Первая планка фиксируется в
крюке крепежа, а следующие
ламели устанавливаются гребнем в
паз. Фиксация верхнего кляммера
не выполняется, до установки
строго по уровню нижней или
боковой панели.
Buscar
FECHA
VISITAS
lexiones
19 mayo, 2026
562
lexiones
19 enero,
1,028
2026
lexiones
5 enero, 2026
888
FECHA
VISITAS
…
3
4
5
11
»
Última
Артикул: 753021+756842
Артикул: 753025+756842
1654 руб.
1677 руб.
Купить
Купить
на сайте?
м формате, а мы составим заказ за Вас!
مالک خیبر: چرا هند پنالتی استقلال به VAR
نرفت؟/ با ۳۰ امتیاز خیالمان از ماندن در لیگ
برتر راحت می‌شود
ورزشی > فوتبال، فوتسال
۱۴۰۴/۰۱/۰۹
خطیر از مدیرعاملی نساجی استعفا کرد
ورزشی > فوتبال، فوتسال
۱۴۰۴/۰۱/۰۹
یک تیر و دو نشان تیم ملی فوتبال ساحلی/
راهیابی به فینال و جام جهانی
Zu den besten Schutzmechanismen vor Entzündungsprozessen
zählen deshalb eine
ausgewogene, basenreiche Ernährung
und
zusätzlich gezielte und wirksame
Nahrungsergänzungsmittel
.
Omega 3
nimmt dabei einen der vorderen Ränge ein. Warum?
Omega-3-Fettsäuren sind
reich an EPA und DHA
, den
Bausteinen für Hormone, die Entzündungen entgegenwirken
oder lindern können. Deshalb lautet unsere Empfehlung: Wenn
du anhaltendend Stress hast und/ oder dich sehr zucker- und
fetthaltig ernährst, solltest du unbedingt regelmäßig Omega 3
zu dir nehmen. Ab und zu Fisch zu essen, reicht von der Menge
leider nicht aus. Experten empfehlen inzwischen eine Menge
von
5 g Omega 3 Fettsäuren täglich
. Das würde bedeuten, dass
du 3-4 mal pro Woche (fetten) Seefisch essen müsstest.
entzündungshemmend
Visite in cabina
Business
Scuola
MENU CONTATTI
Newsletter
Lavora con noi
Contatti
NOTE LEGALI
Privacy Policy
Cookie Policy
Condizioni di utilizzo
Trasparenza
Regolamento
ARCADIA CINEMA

####

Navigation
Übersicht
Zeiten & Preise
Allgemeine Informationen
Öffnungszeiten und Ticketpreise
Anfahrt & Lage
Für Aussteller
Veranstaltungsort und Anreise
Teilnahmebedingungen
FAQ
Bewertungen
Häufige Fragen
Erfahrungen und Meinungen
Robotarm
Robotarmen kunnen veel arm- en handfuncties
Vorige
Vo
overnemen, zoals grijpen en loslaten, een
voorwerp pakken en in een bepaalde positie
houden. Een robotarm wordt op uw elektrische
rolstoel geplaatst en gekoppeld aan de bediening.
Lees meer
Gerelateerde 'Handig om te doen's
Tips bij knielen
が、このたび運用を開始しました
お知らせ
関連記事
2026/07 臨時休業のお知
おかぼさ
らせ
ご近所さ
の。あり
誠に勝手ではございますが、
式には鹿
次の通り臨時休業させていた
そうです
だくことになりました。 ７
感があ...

####

Your task: The lines holding the string "Артикул" are what is needed from the material above.

Task answer:
Артикул: 753021+756842
Артикул: 753025+756842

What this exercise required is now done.